Over the last five years, I've had the great opportunity to learn to play the piano through lessons at Bravura Music School, and even as I have started to learn in other areas of music outside of piano, I find that my best music usually originates from it or is heavily inspired by it. Since age fifteen, I have also been able to develop skills composing for the full orchestra using the many of the digital tools that are available today. Using these tools, I've been able to substantially advance the quality of my compositions, something that has culminated in my upcoming debut album.

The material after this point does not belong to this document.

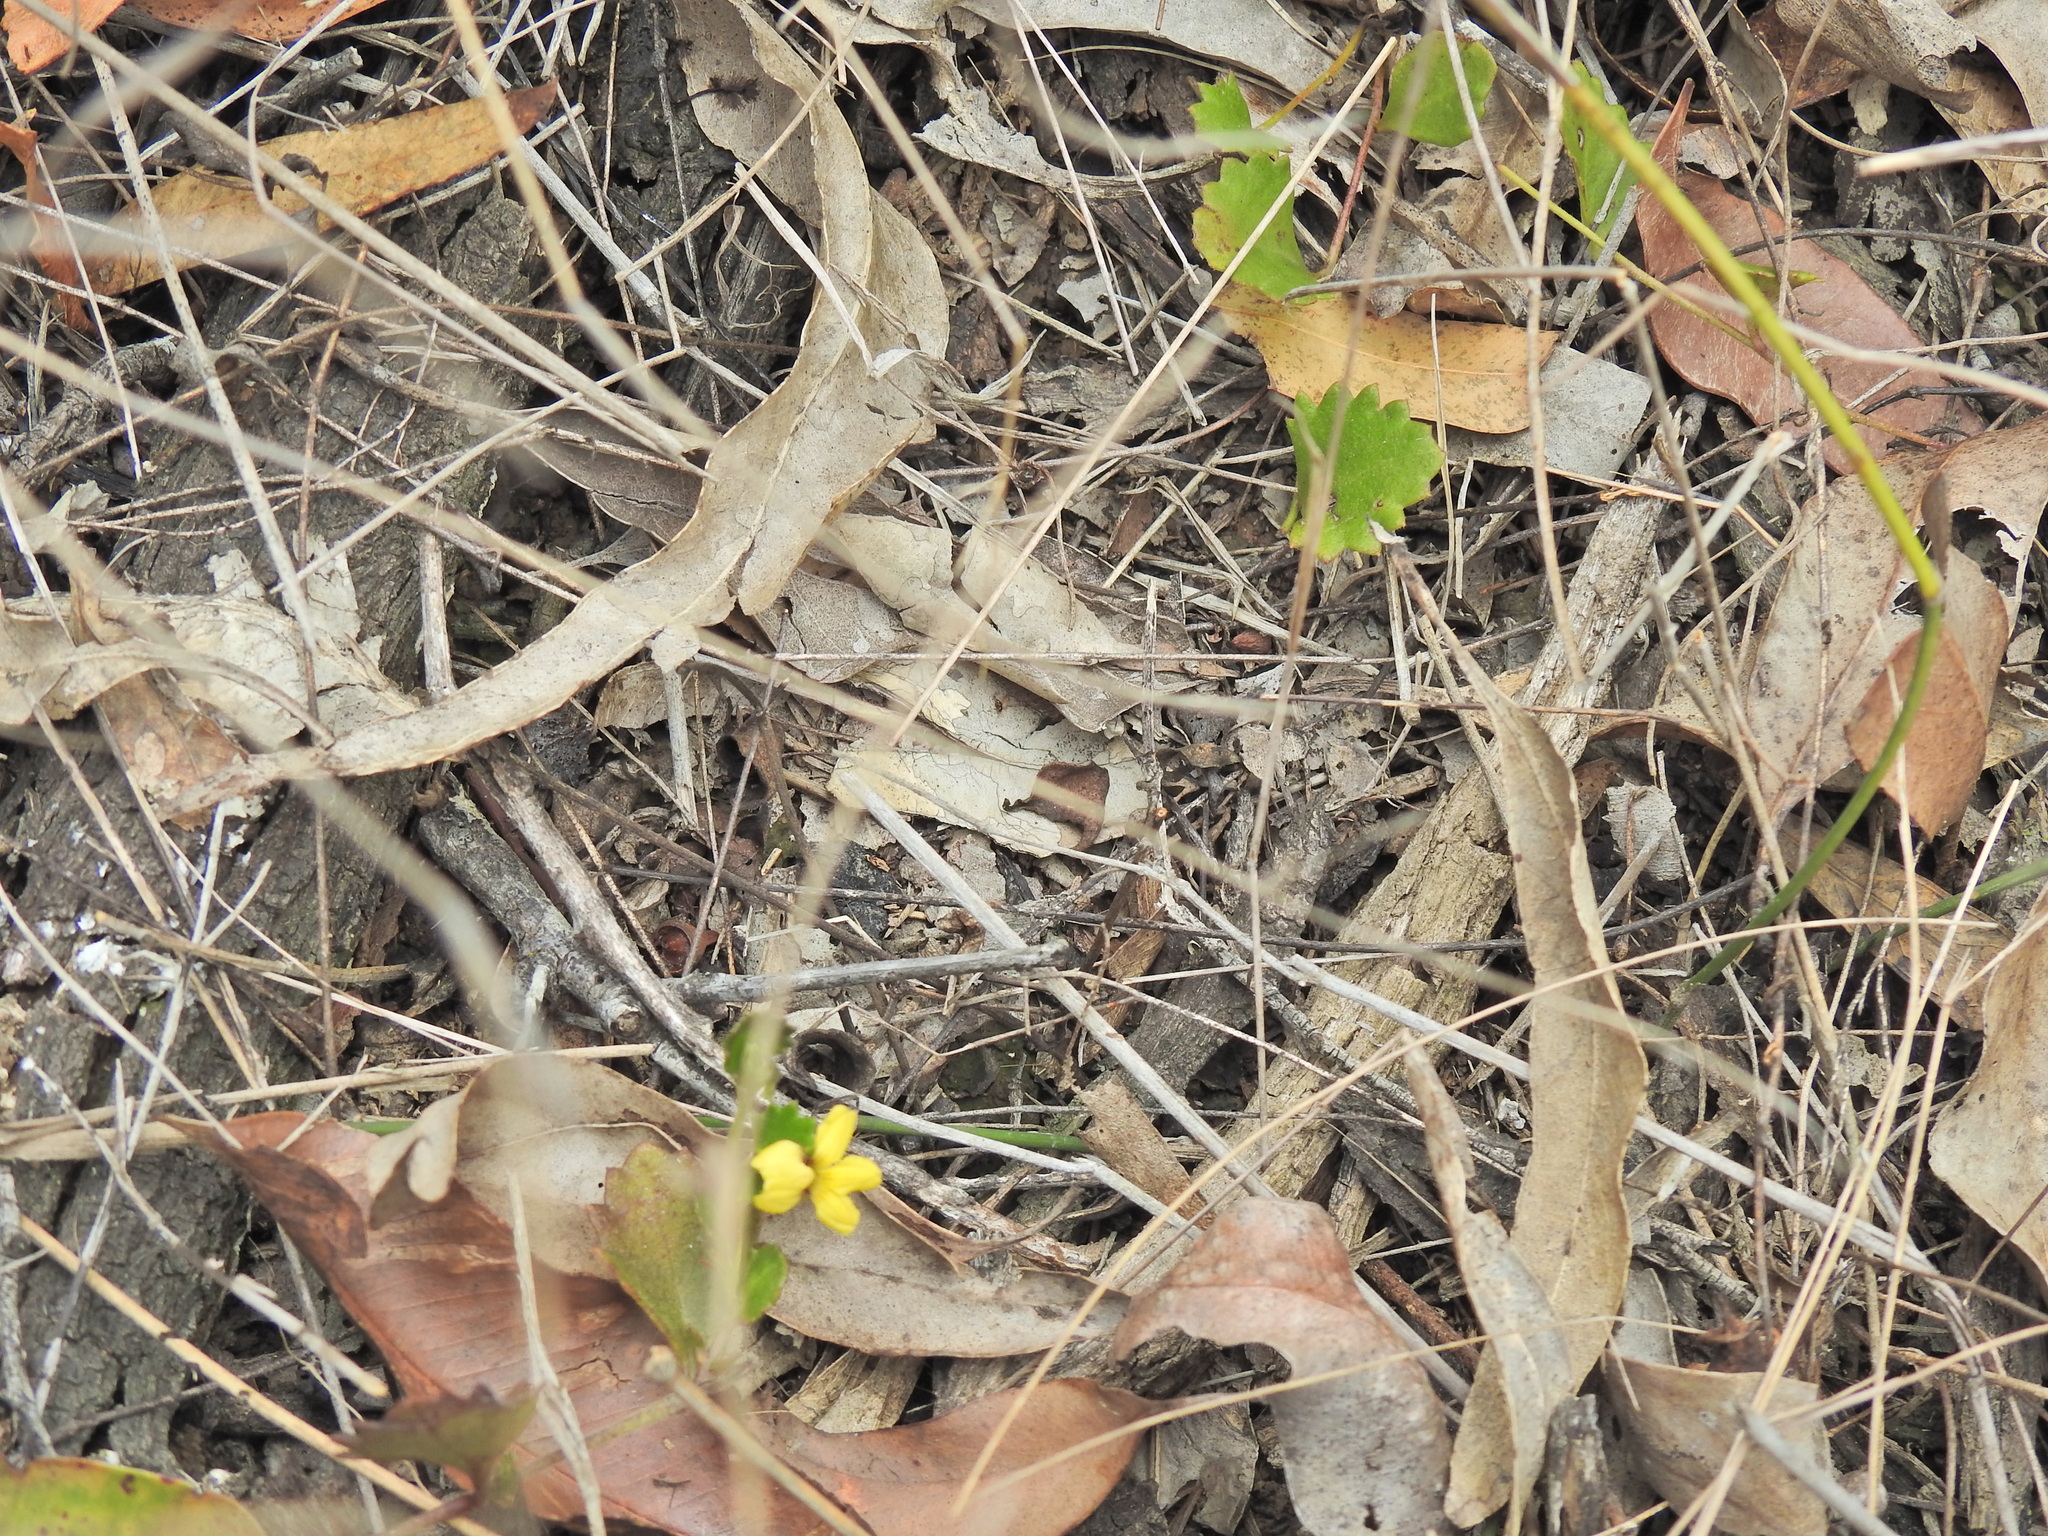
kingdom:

I have a page on my website devoted to it, so I feel like I have to have something. If people don't want to read it, I also have a super brief synopsis of it on the home page.


----------



## Jeremy Spencer (Sep 17, 2019)

Is this a "professional" site, with the intention of getting scoring work....or is it just a personal type endeavour? If it's the latter, it's just fine. Otherwise, I'd keep it more along the lines of what @Polkasound suggested.....and keep it even more simple, stick to what clients want to hear (they don't really care about ages or how long you've been playing). Keep in mind, the average visitor isn't gong to have the time to read your whole bio, and most won't. They just want to know you're a composer, what genres you specialize in, notable credits, musical samples, and how they can get hold of you.


----------



## sIR dORT (Sep 17, 2019)

Wolfie2112 said:


> Is this a "professional" site, with the intention of getting scoring work....or is it just a personal type endeavour?

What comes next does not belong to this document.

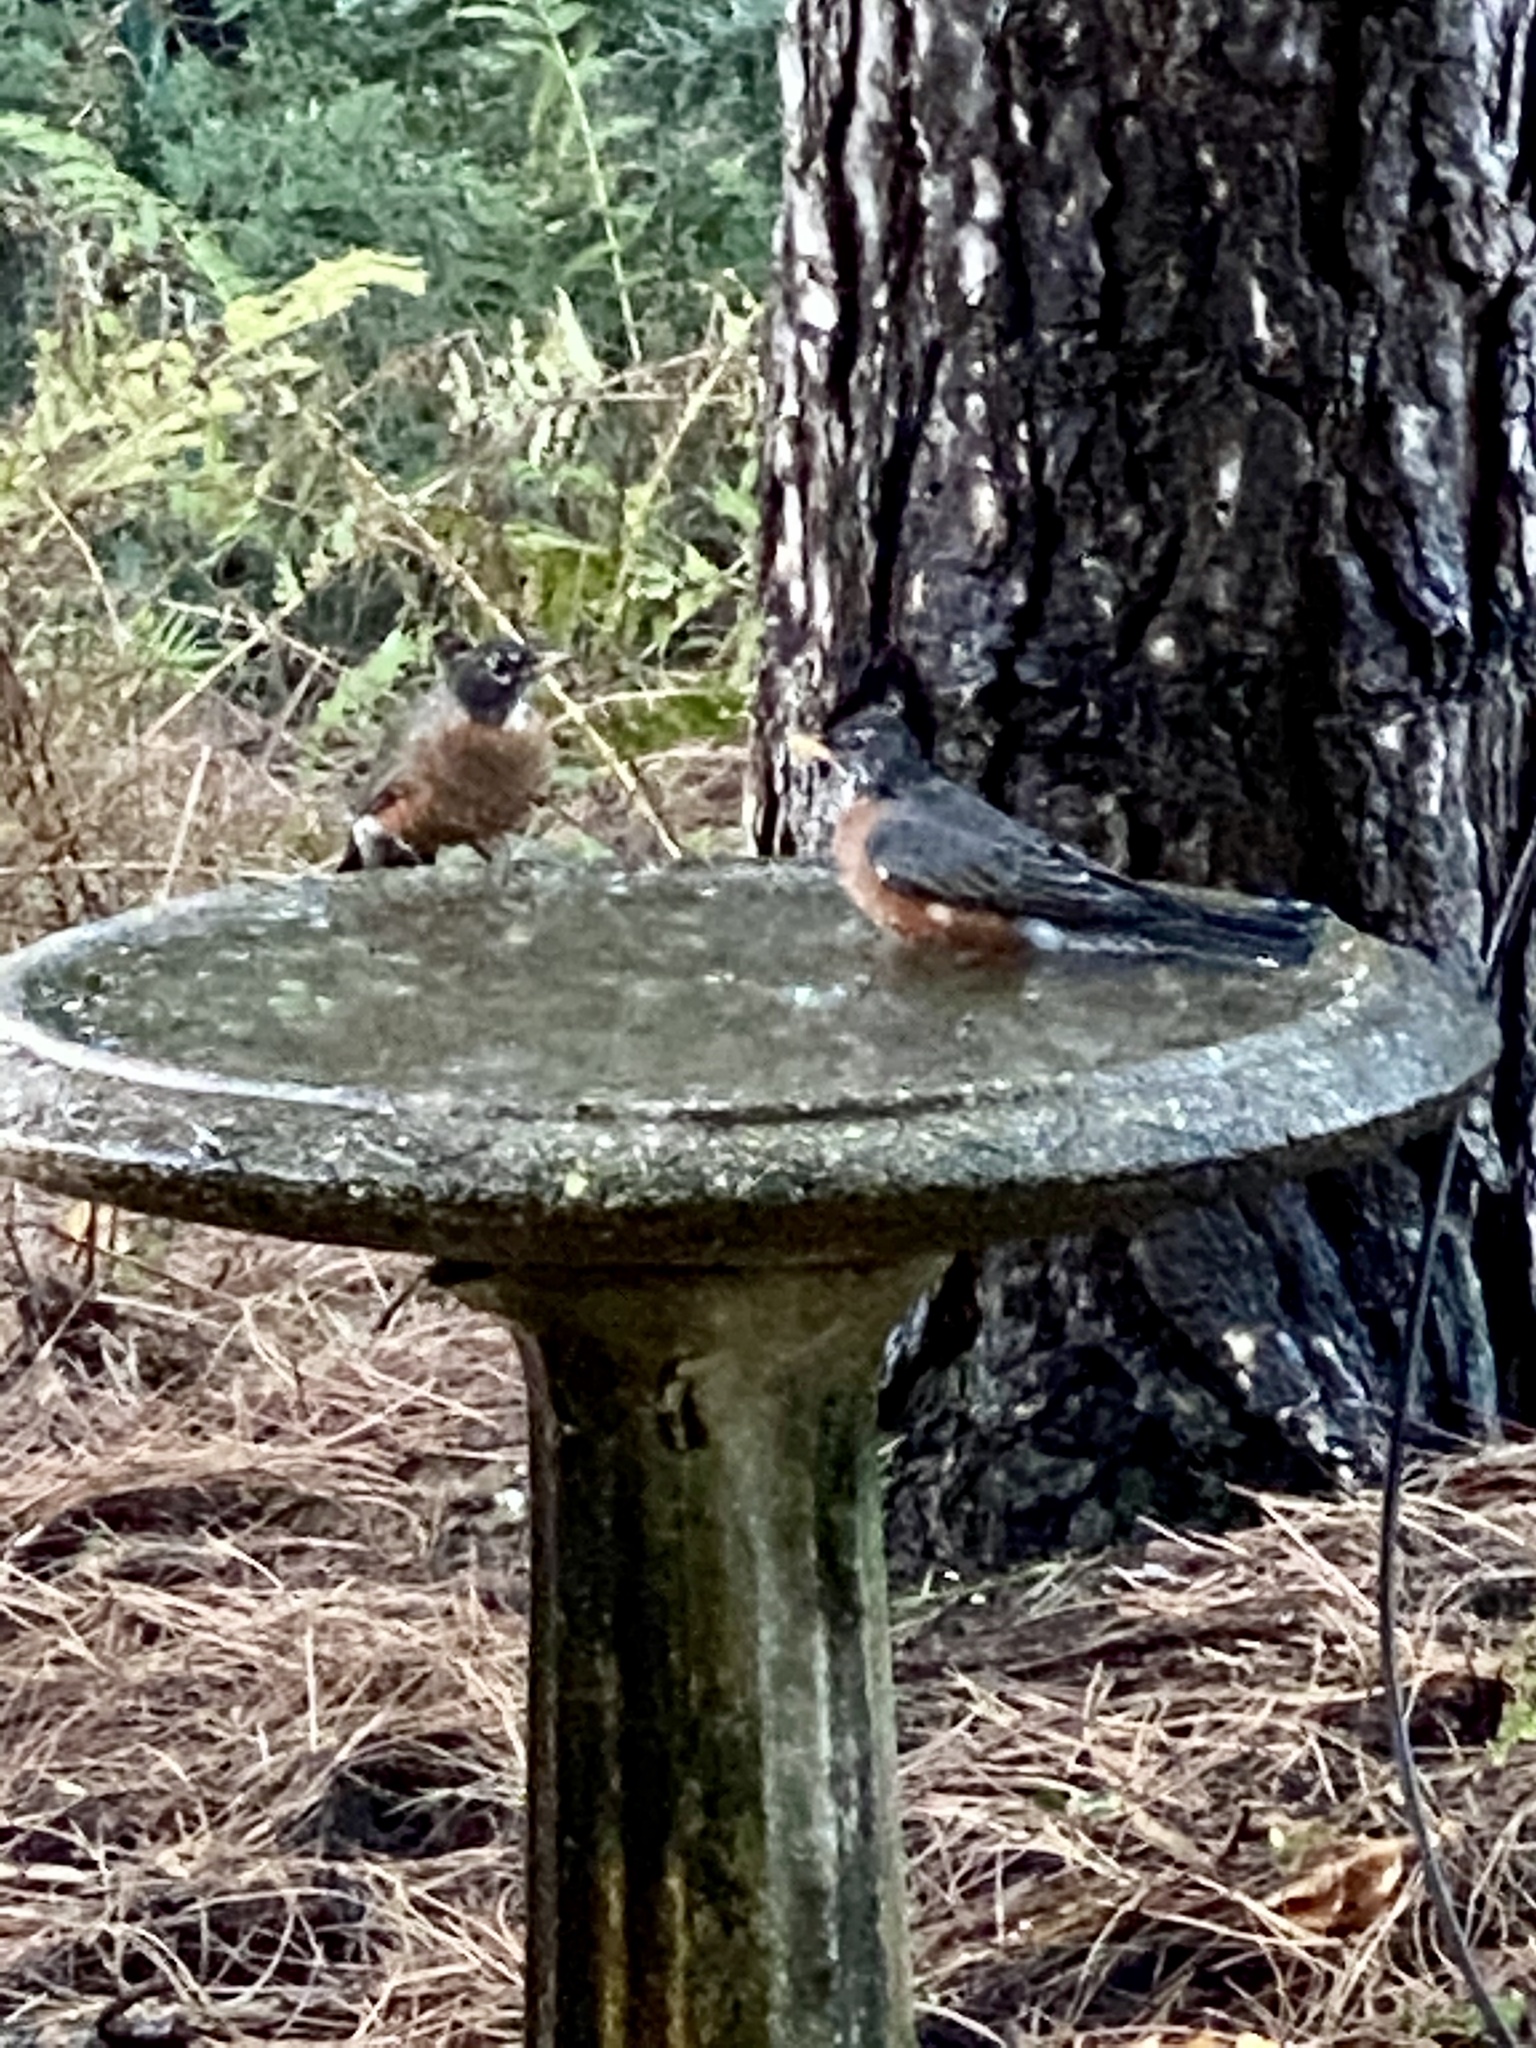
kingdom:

More-so personal, so the 4 people who want to learn more about me when I release my album and submit to licensing companies will have a place to go. The only credits I have aren't really credits, and the goal isn't to get scoring work. If that goal changes down the road, my site will as well.


----------



## halfwalk (Sep 17, 2019)

Halfwalk thinks that writing halfwalk's biography in third person makes halfwalk seem more credible.


----------



## Jeremy Spencer (Sep 17, 2019)

halfwalk said:


> Halfwalk thinks that writing halfwalk's biography in third person makes halfwalk seem more credible.



On that note, one of my pet peeves are bio's written as third person. Really corny IMO (I used to do that!).


----------